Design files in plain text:
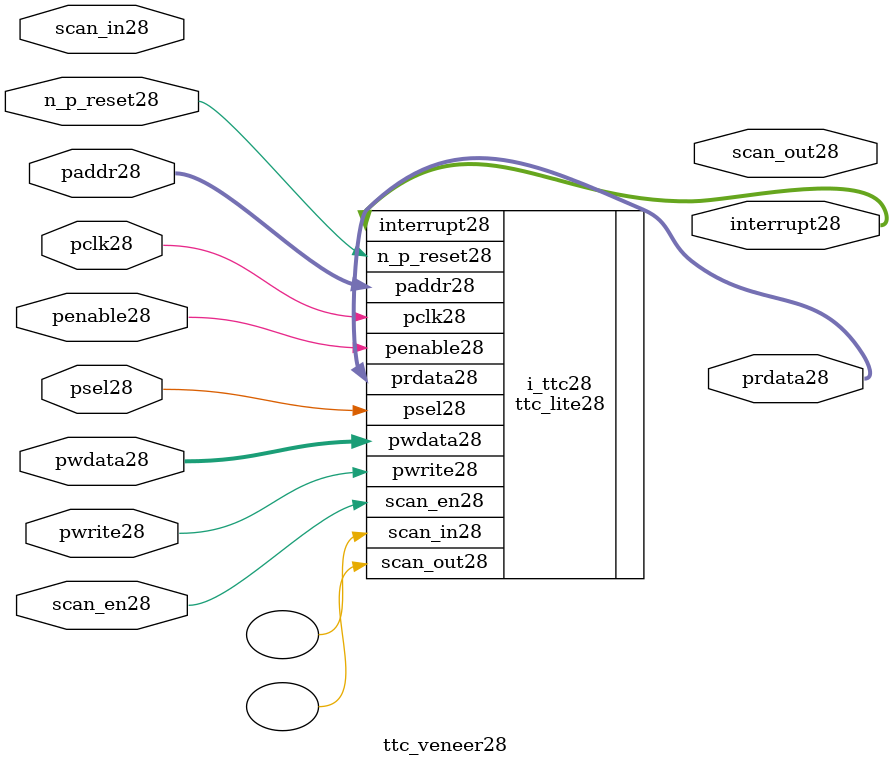
<source format=v>
module ttc_veneer28 (
           
           //inputs28
           n_p_reset28,
           pclk28,
           psel28,
           penable28,
           pwrite28,
           pwdata28,
           paddr28,
           scan_in28,
           scan_en28,

           //outputs28
           prdata28,
           interrupt28,
           scan_out28           

           );


//-----------------------------------------------------------------------------
// PORT DECLARATIONS28
//-----------------------------------------------------------------------------

   input         n_p_reset28;            //System28 Reset28
   input         pclk28;                 //System28 clock28
   input         psel28;                 //Select28 line
   input         penable28;              //Enable28
   input         pwrite28;               //Write line, 1 for write, 0 for read
   input [31:0]  pwdata28;               //Write data
   input [7:0]   paddr28;                //Address Bus28 register
   input         scan_in28;              //Scan28 chain28 input port
   input         scan_en28;              //Scan28 chain28 enable port
   
   output [31:0] prdata28;               //Read Data from the APB28 Interface28
   output [3:1]  interrupt28;            //Interrupt28 from PCI28 
   output        scan_out28;             //Scan28 chain28 output port

//##############################################################################
// if the TTC28 is NOT28 black28 boxed28 
//##############################################################################
`ifndef FV_KIT_BLACK_BOX_TTC28 

ttc_lite28 i_ttc28(

   //inputs28
   .n_p_reset28(n_p_reset28),
   .pclk28(pclk28),
   .psel28(psel28),
   .penable28(penable28),
   .pwrite28(pwrite28),
   .pwdata28(pwdata28),
   .paddr28(paddr28),
   .scan_in28(),
   .scan_en28(scan_en28),

   //outputs28
   .prdata28(prdata28),
   .interrupt28(interrupt28),
   .scan_out28()
);

`else 
//##############################################################################
// if the TTC28 is black28 boxed28 
//##############################################################################

   wire          n_p_reset28;            //System28 Reset28
   wire          pclk28;                 //System28 clock28
   wire          psel28;                 //Select28 line
   wire          penable28;              //Enable28
   wire          pwrite28;               //Write line, 1 for write, 0 for read
   wire  [31:0]  pwdata28;               //Write data
   wire  [7:0]   paddr28;                //Address Bus28 register
   wire          scan_in28;              //Scan28 chain28 wire  port
   wire          scan_en28;              //Scan28 chain28 enable port
   
   reg    [31:0] prdata28;               //Read Data from the APB28 Interface28
   reg    [3:1]  interrupt28;            //Interrupt28 from PCI28 
   reg           scan_out28;             //Scan28 chain28 reg    port

`endif
//##############################################################################
// black28 boxed28 defines28 
//##############################################################################

endmodule

</source>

== Work task ==
Drop the images and return the data verbatim.

== Solution for this exercise ==
<source format=v>
module ttc_veneer28 (
           
           //inputs28
           n_p_reset28,
           pclk28,
           psel28,
           penable28,
           pwrite28,
           pwdata28,
           paddr28,
           scan_in28,
           scan_en28,

           //outputs28
           prdata28,
           interrupt28,
           scan_out28           

           );


//-----------------------------------------------------------------------------
// PORT DECLARATIONS28
//-----------------------------------------------------------------------------

   input         n_p_reset28;            //System28 Reset28
   input         pclk28;                 //System28 clock28
   input         psel28;                 //Select28 line
   input         penable28;              //Enable28
   input         pwrite28;               //Write line, 1 for write, 0 for read
   input [31:0]  pwdata28;               //Write data
   input [7:0]   paddr28;                //Address Bus28 register
   input         scan_in28;              //Scan28 chain28 input port
   input         scan_en28;              //Scan28 chain28 enable port
   
   output [31:0] prdata28;               //Read Data from the APB28 Interface28
   output [3:1]  interrupt28;            //Interrupt28 from PCI28 
   output        scan_out28;             //Scan28 chain28 output port

//##############################################################################
// if the TTC28 is NOT28 black28 boxed28 
//##############################################################################
`ifndef FV_KIT_BLACK_BOX_TTC28 

ttc_lite28 i_ttc28(

   //inputs28
   .n_p_reset28(n_p_reset28),
   .pclk28(pclk28),
   .psel28(psel28),
   .penable28(penable28),
   .pwrite28(pwrite28),
   .pwdata28(pwdata28),
   .paddr28(paddr28),
   .scan_in28(),
   .scan_en28(scan_en28),

   //outputs28
   .prdata28(prdata28),
   .interrupt28(interrupt28),
   .scan_out28()
);

`else 
//##############################################################################
// if the TTC28 is black28 boxed28 
//##############################################################################

   wire          n_p_reset28;            //System28 Reset28
   wire          pclk28;                 //System28 clock28
   wire          psel28;                 //Select28 line
   wire          penable28;              //Enable28
   wire          pwrite28;               //Write line, 1 for write, 0 for read
   wire  [31:0]  pwdata28;               //Write data
   wire  [7:0]   paddr28;                //Address Bus28 register
   wire          scan_in28;              //Scan28 chain28 wire  port
   wire          scan_en28;              //Scan28 chain28 enable port
   
   reg    [31:0] prdata28;               //Read Data from the APB28 Interface28
   reg    [3:1]  interrupt28;            //Interrupt28 from PCI28 
   reg           scan_out28;             //Scan28 chain28 reg    port

`endif
//##############################################################################
// black28 boxed28 defines28 
//##############################################################################

endmodule

</source>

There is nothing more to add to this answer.